İnsan ile hayvan arasındaki ince çizgi

TR724.Com yazarı Selim Gündüz son yazısında insan ile hayvanlar arasındaki farkları analiz etti.

İNSAN KILIKLILAR VE KANLI HEDEFLER [ Selim Gündüz]
Sevgi, saygı, empati, uzlaşı, hoşgörü ve tolerans “insan”a ait bir özellikler…

Hayvanlarda bunlar görülmez. Bir sırtlan veya çakal bir diğerine saygı göstermez. Avını paylaşmayı düşünmez. Hayvanların tek üstünlük kriteri karşısındakini daha fazla ısırabilme, daha keskin dişlere sahip olabilmektir.

Kredi derecelendirme kuruluşları var. Standard & Poor’s, Moody’s, Fitch… Bunlar ülkelerin ekonomik durumlarını derecelendiriyorlar. Ülkeleri ekonomik olarak değil de ahlaki açıdan, insani bakımdan derecelendirmek söz konusu olsaydı yukarıdaki kriterler açısından Türkiye’nin notu hangisi olurdu?

A1 – İnsan yaşamına uygun

A2 – Zor da olsa yaşanabilir

B1 – İnsanca yaşayamaz

B2 – İnsan yaşamı için uygun değil

C – Hayvan yaşam alanı

Notumuzu az çok herkes tahmin edebilir. İnsan, insanlığını insanların içinde sürdürebilir.

Siyasetin, iktidarın dili

Evet, bu ülke uzun zamandır insanlar için uygun bir yaşam alanı değil. 783.562 km²’lik Türkiye sınırlarına bir tabela koymak söz konusu olsa “İnsan yaşamına uygun değil” dışında ne konabilirdi? Ülkeyi yönetenlere bakılsa, yönetim biçimi, hukuk, insan hakları incelese ne karar verilebilir?

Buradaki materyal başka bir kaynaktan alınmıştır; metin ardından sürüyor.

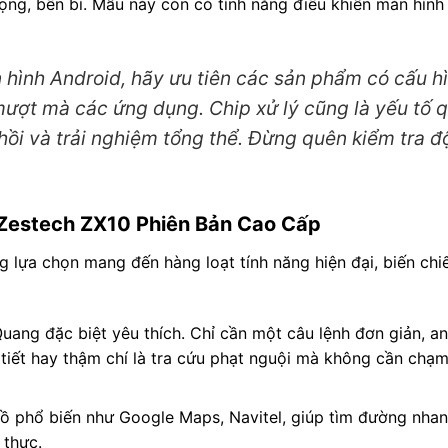
rọng, bền bỉ. Mẫu này còn có tính năng điều khiển màn hình
 hình Android, hãy ưu tiên các sản phẩm có cấu 
ượt mà các ứng dụng. Chip xử lý cũng là yếu tố 
hồi và trải nghiệm tổng thể. Đừng quên kiểm tra 
d Zestech ZX10 Phiên Bản Cao Cấp
ựa chọn mang đến hàng loạt tính năng hiện đại, biến chi
uang đặc biệt yêu thích. Chỉ cần một câu lệnh đơn giản, a
 tiết hay thậm chí là tra cứu phạt nguội mà không cần chạ
 phổ biến như Google Maps, Navitel, giúp tìm đường nhan
 thực.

Türkiye’de hükümet yönetimini ve devlet davranışlarını sembolize eden yalnızca üç beş kelime var: “saldırma”, “yakma”, “yıkma”, “parçalama”,“dişleme”, “ısırma”, “yok etme”

Ve bu kelimeler maalesef böyle bir yönetimle kendini özdeşleştirmiş kitleler için amentünün şartları haline geldi. Hayvani ne kadar davranış varsa artık birer iktidar erdemi. Her kötü davranış, mücessem birer Fareli Köy kavalcısı olmuş ve kitleleri peşine takmış durumda.

Erdemler yoksa mantık da yok

İnsanî erdemleri kaybedenin insanî bir mantığı da kalmaz. Kendi cephesi mensupları “insan”, diğerleri “düşman”dır. Kafalarına koydukları makamı elde etmek için binlerce veya yüz binlerce insan ölse umurlarında olmaz. İstemedikleri ve sevmedikleri kitleleri toptan fırınlara yollamadan, tamamını katletmeden yürekleri soğumaz. Kinleri dinmez.

Bu tür canlıların ruh analizi yapılsa karşımıza birer Stalincik, Hitlercik ve Saddamcık çıkar.

İnsan; davranışlarını denetleyebildiği ölçüde, hareketlerini “hukuka” göre düzenleyebildiği nispette “insan” tanımı içinde yer alır. Muhatabının düşünceleriyle baş edemediği zaman silaha sarılan, diliyle alt edemediğinde sopayla hizaya getirmeye kalkan canlılar “insan” değildir.

Tek çözüm: Ölüm

Bunların tarih bilgileri olmadığı gibi gerçek anlamda okuma yazmaları da yoktur. Her okuduklarından kendi kafalarındaki anlamları veya düşünceleri süzerler. Tüm sorunlarda en sevdikleri çözüm yolu “ölüm” dür. Belli hayvan türlerinde beraber yaşayabilme kültürü vardır. Bunlar ise sadece beraberce ava çıkabildikleriyle yaşayabilirler.

Türkiye’nin sorunu devlette, iktidarda, medyada yer alıp amaçları uğruna ülkeyi kana bulamaktan çekinmeyen, iç savaş çıkarmaktan korkmayan bu tür insan kılıklı canlılardır.

Daha büyük sorunu ise halk çoğunluğunun yönetimle zihnen bütünleşerek “insan”lığı dışlaması bu tür bir “hayvani” hayatı erdem edinmesidir. Bu kısır döngü kırılmadığı sürece Türkiye’de “insanca yaşam” imkansız ve “söz” hükümsüz.